CT Bottle Redemption Debate: What's Happening in 2026

Connecticut's bottle deposit hit a 97% redemption rate, but retailers say the program is broken. Here's why lawmakers are revisiting it in 2026.

· · 3 min read

Connecticut’s 10-cent bottle deposit took effect on January 1, 2024, and by the close of 2025 the redemption rate had hit 97%. Sounds like a policy success. Retailers and distributors don’t see it that way.

Now some members of the General Assembly are asking hard questions about whether the program, as currently structured, is working for anyone beyond consumers returning bottles for cash.

How Connecticut Got Here

Connecticut’s bottle bill goes back to 1978. The state wasn’t first. Oregon launched the original container deposit program in 1971, setting its rate at 5 cents. Connecticut followed at the same nickel deposit, and that number didn’t move for decades.

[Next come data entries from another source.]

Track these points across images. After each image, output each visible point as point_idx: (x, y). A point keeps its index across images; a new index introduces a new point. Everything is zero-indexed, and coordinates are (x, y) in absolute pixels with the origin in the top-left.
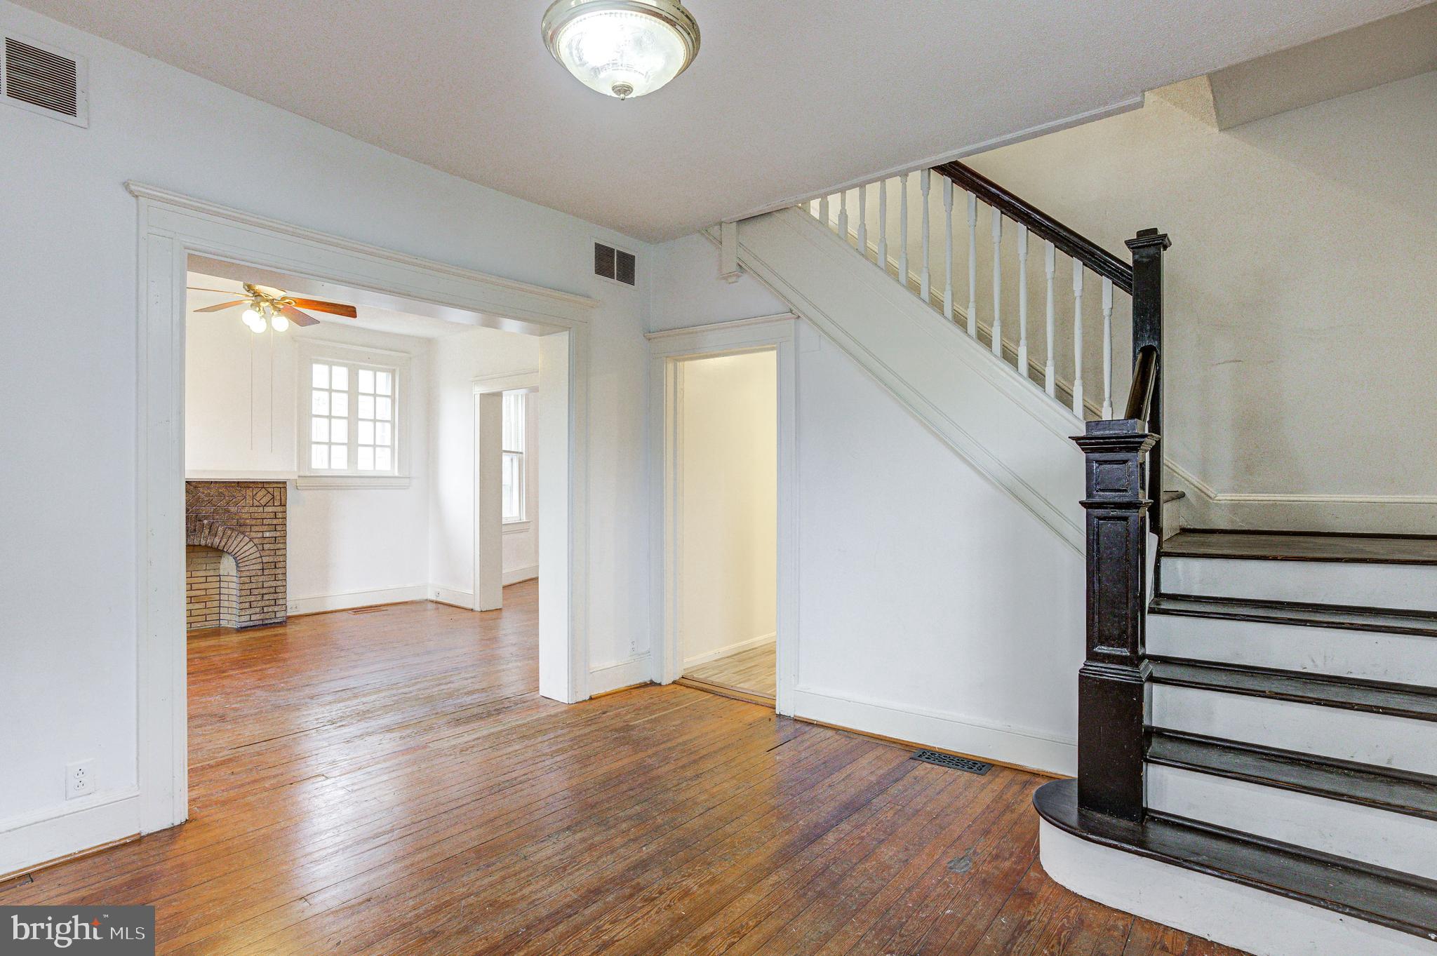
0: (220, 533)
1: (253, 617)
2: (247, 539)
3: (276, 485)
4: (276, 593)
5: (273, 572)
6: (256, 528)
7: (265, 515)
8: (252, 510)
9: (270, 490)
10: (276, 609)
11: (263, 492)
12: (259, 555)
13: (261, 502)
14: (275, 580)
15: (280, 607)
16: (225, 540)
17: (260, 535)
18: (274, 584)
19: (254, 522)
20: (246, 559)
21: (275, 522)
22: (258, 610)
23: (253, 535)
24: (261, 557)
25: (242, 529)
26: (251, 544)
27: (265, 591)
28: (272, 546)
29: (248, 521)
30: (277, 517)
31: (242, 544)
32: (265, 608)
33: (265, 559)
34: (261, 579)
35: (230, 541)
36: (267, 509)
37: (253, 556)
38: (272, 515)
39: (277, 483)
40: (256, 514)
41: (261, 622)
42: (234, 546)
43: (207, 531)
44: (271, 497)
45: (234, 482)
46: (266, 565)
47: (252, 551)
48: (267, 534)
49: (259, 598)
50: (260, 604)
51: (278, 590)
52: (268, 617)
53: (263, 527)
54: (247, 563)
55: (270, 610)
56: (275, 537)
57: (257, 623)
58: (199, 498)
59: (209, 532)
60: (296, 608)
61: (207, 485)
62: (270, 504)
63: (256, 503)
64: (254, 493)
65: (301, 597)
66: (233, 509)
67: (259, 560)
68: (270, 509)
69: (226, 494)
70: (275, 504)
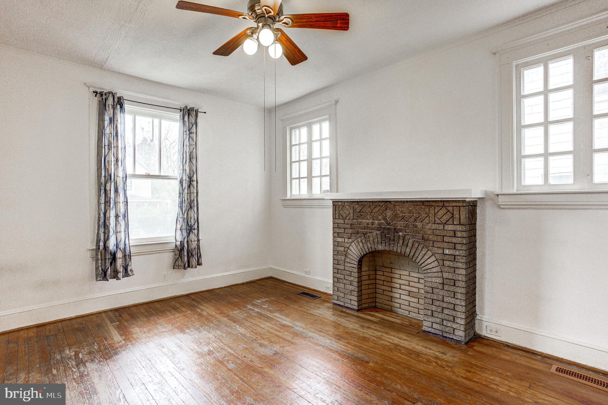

Stagnation caught up with the program by 2020. Redemption rates had dropped below 50%, a meaningful fall from where they’d been earlier that decade. Lawmakers studied what Oregon had done: that state raised its deposit to 10 cents in 2017 and saw return rates climb by more than 15 percentage points over the years that followed. Connecticut’s General Assembly voted in 2021 to do the same thing, scheduling the increase to 10 cents for January 1, 2024.

What happened next looked impressive. Redemption climbed from 50% at the end of 2023 all the way to 97% by the end of 2025. That’s a 47-point swing in two years. Lawmakers celebrated. Then the complaints started coming in.

The Problem With 97%

That number is where the trouble begins, not where it ends.

Distributors are reporting return volumes in certain parts of Connecticut that can’t be explained by normal consumer behavior. We’re not talking about high return rates. We’re talking about more bottles coming back than distributors can account for having sold. The only math that makes that work is if someone’s hauling empties in from out of state and cashing them in here, because Connecticut’s deposit is now the highest in the region.

The system is designed as a closed financial loop. A retailer buys product from a distributor, charges customers 10 cents per container at the register, and then reimburses those customers when the bottles come back. Retailers recover that money from distributors. The model is self-sustaining when all the containers in circulation were actually sold in Connecticut. It isn’t self-sustaining when out-of-state bottles, on which Connecticut distributors collected no deposit, are being fed into that same loop and paid out at 10 cents apiece.

Connecticut’s Department of Energy and Environmental Protection tracks the program, and the 97% figure comes from their data. The agency isn’t disputing the number. The dispute is over what it actually represents.

Worth noting: the original 5-cent deposit from 1978, had it simply tracked the Consumer Price Index’s inflation calculator, would be worth roughly 25 cents today. Connecticut residents pulled $42 million in redemptions in 2023 alone. There’s no shortage of financial incentive driving this behavior, wherever the bottles are coming from.

The CT Mirror reported in April that distributors are pressing the General Assembly for relief, arguing the current structure leaves them covering costs they never agreed to absorb.

What Legislators Are Weighing

Options on the table aren’t clean. Each one trades one problem for another.

If Connecticut cuts the deposit back, it’s hard to imagine redemption rates staying anywhere near 97%. The state saw what a nickel deposit did over time. Litter returns. The environmental case for the program dissolves.

If lawmakers don’t act, distributors keep absorbing losses on bottles they didn’t sell. Some have said privately that the situation isn’t sustainable through another full year, let alone into 2026 and beyond.

A third path involves tighter verification, requiring some form of proof that a container was sold in Connecticut before it can be redeemed here. Several states with deposit programs have wrestled with exactly this problem. None has found an easy fix. Barcode tracking and point-of-sale verification add cost and complexity, and retailers, who are already unhappy, won’t welcome more administrative burden.

“The question isn’t whether 97% is a good number,” one industry official told Connecticut Navigator. “It’s whether the number is real.”

That’s the question the General Assembly has to answer before the current session ends. The January 2024 deposit increase took years of political work to pass. Unwinding any part of it, even for legitimate reasons, won’t be quick or quiet.